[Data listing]
--*--
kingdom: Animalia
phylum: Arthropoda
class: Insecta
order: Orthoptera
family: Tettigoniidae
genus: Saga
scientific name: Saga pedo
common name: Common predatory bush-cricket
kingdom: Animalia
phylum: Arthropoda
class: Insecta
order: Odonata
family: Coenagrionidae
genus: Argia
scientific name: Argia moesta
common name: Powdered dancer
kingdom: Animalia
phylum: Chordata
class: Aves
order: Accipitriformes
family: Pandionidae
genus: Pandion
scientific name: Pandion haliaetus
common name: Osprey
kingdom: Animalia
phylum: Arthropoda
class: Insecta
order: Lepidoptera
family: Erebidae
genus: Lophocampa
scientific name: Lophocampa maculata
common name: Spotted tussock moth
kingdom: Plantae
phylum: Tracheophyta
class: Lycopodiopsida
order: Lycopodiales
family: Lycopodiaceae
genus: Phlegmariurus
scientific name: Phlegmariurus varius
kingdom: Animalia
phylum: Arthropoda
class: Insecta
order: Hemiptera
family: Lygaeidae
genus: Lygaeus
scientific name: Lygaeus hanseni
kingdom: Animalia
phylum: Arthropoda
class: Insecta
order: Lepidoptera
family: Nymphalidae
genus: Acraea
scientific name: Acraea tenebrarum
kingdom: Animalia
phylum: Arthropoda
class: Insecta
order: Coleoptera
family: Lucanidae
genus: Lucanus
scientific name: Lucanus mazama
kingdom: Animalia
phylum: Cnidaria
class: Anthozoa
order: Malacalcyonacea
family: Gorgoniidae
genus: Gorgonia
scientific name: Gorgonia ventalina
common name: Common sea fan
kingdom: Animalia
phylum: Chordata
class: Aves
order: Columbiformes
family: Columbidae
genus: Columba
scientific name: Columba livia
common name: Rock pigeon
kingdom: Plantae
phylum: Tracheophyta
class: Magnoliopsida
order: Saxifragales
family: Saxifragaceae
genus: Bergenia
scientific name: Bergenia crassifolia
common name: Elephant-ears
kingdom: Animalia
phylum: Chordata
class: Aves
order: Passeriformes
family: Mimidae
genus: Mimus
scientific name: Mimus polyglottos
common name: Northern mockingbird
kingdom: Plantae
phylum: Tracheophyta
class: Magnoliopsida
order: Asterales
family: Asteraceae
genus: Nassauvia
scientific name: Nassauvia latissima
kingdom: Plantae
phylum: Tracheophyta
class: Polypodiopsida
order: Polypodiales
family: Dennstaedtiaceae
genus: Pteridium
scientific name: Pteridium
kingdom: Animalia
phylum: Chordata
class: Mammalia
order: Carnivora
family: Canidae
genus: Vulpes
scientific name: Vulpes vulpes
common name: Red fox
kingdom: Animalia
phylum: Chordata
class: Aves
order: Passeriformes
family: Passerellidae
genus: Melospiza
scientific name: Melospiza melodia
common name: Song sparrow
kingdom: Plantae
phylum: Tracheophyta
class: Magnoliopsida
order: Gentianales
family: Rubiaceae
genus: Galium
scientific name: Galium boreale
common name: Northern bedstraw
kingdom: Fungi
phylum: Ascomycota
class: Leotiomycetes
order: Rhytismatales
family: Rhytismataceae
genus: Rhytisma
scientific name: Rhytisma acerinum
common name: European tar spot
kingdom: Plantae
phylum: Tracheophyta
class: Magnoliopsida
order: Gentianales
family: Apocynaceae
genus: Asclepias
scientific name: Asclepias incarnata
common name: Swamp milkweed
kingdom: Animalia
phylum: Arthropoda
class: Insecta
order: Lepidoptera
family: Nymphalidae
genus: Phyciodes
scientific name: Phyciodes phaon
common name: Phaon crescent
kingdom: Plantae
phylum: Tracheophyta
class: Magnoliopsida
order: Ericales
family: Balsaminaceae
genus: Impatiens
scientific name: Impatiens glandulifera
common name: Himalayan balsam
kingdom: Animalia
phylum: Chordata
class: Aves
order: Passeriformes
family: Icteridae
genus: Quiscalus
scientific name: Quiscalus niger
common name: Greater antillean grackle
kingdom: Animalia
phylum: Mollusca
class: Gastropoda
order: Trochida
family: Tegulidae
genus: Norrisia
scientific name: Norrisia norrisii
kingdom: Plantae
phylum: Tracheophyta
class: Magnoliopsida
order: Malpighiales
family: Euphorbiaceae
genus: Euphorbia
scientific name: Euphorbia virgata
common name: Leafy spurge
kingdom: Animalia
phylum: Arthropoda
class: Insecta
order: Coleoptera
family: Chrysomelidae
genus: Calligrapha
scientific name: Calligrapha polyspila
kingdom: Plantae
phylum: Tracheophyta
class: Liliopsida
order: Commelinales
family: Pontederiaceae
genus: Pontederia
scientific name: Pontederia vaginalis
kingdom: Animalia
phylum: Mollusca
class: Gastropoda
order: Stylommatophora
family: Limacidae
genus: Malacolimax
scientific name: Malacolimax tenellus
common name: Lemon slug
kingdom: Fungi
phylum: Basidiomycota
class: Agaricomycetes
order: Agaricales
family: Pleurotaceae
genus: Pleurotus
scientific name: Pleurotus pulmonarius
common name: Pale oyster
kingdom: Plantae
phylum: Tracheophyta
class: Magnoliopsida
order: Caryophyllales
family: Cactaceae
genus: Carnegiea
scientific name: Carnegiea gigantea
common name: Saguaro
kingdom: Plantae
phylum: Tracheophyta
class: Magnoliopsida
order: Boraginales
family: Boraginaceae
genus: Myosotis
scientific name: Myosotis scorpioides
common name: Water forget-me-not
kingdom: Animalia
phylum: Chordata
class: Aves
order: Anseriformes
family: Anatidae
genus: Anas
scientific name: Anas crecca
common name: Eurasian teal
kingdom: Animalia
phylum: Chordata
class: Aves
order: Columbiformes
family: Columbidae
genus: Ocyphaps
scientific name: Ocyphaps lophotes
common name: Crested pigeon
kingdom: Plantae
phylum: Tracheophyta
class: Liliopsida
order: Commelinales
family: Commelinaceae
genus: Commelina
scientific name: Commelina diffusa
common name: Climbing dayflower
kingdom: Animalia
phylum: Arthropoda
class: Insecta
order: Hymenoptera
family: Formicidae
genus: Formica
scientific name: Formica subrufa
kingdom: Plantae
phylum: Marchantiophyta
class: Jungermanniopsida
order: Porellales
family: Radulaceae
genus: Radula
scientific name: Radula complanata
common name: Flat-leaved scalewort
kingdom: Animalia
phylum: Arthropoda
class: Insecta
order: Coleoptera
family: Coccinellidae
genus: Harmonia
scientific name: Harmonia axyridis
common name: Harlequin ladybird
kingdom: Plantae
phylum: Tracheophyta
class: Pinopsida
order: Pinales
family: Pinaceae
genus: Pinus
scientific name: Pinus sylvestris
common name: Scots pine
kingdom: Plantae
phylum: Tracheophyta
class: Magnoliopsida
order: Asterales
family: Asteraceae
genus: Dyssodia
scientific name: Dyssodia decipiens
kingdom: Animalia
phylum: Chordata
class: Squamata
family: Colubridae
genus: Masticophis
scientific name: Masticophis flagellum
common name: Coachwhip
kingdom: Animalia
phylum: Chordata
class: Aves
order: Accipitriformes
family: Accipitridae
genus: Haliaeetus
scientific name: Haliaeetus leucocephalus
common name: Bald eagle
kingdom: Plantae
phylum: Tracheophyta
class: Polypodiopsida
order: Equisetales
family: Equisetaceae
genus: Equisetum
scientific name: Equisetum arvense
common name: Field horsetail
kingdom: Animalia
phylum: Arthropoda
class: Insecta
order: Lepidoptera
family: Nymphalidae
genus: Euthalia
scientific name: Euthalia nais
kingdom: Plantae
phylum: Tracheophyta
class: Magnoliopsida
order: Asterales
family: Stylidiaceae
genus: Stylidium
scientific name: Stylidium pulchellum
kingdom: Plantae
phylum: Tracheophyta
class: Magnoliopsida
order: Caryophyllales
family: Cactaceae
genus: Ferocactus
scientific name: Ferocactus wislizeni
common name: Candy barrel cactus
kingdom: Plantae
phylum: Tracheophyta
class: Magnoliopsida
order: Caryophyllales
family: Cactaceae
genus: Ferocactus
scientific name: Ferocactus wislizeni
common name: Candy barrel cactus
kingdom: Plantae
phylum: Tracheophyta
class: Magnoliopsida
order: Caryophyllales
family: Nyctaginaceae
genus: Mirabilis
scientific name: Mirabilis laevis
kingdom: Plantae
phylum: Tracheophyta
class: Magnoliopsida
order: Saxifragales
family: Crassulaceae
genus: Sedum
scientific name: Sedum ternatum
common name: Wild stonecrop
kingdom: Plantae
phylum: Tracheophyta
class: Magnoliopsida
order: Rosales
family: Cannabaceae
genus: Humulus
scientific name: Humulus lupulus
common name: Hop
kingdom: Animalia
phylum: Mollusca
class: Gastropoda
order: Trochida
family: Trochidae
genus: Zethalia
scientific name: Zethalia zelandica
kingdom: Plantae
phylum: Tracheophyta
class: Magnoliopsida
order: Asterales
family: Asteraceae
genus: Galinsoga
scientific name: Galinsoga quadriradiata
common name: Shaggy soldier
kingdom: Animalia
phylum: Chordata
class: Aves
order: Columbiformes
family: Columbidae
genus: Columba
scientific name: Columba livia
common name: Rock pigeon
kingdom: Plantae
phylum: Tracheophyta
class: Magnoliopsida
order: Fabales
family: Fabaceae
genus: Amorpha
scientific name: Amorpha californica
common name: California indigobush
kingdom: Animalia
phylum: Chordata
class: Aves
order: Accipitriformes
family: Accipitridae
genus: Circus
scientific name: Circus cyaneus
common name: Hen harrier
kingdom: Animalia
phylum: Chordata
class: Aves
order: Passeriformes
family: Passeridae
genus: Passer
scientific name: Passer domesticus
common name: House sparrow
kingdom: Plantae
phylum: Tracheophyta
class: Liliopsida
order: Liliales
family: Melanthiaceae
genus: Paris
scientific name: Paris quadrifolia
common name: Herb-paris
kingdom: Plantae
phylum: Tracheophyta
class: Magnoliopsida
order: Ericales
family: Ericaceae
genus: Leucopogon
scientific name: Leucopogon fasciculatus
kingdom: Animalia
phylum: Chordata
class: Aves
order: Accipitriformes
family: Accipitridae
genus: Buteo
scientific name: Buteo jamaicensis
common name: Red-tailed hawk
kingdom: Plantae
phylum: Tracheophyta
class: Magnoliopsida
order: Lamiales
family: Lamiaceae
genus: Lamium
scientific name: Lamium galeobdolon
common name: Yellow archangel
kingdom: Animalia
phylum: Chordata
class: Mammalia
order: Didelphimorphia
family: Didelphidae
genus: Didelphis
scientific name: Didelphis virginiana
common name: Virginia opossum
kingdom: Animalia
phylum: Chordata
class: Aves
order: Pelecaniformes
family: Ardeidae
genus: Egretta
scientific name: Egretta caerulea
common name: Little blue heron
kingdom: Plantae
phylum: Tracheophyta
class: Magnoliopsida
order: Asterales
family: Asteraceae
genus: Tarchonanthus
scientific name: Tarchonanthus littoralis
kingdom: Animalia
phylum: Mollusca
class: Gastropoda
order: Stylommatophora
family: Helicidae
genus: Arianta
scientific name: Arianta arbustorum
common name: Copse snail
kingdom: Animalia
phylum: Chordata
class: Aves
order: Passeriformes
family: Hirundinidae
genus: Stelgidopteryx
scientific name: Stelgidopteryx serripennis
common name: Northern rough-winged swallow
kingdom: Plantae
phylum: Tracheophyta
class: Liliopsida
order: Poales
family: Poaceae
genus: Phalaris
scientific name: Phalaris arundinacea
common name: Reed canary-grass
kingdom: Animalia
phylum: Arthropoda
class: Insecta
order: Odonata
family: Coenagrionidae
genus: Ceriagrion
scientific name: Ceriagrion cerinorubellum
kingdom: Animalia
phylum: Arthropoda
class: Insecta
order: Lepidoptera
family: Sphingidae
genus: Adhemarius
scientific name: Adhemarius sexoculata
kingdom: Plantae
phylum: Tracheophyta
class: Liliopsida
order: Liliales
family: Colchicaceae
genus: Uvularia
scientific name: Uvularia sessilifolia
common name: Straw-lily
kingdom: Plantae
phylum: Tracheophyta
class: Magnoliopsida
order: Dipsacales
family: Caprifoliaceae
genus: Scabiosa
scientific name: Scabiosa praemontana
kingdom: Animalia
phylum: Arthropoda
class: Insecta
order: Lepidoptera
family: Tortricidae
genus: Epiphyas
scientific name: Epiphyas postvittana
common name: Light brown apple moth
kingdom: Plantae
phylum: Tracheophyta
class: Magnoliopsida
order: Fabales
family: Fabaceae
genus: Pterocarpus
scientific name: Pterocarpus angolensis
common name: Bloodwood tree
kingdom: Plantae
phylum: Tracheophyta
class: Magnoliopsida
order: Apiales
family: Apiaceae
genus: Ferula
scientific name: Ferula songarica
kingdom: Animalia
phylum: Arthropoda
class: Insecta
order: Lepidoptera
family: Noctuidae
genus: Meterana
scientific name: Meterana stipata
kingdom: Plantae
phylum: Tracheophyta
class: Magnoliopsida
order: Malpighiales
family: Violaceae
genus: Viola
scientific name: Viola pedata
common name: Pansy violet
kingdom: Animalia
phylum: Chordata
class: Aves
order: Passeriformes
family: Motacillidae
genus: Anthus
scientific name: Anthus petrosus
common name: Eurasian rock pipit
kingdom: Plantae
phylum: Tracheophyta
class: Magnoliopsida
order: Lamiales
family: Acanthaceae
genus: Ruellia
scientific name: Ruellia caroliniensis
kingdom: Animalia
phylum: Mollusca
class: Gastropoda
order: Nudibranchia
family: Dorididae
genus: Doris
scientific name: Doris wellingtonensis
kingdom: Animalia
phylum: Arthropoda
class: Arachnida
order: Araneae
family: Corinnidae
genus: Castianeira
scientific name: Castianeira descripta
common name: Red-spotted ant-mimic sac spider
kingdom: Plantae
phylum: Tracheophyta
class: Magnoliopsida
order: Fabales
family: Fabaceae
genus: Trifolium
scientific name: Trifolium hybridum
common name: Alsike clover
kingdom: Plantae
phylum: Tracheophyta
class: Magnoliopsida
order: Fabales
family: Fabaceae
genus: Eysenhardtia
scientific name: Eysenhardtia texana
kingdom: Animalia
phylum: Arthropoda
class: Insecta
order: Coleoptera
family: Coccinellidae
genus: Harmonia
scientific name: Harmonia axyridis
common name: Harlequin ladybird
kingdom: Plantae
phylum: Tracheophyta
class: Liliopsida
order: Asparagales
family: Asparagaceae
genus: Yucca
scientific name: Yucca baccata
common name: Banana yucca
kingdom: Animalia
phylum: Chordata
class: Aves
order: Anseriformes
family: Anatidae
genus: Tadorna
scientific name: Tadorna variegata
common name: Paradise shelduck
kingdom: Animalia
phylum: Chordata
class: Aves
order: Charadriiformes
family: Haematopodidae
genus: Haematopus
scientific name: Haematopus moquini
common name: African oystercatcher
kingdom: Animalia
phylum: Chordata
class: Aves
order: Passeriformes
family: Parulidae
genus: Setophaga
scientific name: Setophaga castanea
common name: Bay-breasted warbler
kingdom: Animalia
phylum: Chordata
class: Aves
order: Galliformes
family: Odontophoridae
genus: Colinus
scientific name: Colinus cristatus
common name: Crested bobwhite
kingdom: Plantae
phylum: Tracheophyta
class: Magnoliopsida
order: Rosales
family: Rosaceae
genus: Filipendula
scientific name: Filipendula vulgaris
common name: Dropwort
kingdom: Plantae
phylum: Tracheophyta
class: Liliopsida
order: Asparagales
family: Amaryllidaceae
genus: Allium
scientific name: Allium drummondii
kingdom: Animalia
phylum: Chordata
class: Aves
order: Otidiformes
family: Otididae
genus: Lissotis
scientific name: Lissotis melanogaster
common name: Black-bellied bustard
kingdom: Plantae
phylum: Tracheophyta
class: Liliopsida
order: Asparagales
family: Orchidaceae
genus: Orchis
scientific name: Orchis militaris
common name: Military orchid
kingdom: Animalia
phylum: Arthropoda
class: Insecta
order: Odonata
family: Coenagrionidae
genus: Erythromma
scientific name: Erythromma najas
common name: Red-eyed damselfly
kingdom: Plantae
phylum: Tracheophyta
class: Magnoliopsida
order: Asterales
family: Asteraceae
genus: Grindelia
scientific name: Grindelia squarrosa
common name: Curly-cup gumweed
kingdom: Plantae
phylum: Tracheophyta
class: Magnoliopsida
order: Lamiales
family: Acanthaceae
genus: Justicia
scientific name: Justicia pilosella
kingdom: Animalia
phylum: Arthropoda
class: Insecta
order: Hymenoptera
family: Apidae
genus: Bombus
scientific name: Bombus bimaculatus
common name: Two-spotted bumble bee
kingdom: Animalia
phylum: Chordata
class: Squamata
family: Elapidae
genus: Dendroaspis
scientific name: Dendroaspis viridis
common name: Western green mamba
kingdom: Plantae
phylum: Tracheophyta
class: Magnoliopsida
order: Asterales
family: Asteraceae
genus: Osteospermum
--*--
Your instructions: Output everything in the records from the line containing "common name: Curly-cup gumweed" down to the line containing "genus: Bombus", with both of those lines included and nothing altered.

Output:
common name: Curly-cup gumweed
kingdom: Plantae
phylum: Tracheophyta
class: Magnoliopsida
order: Lamiales
family: Acanthaceae
genus: Justicia
scientific name: Justicia pilosella
kingdom: Animalia
phylum: Arthropoda
class: Insecta
order: Hymenoptera
family: Apidae
genus: Bombus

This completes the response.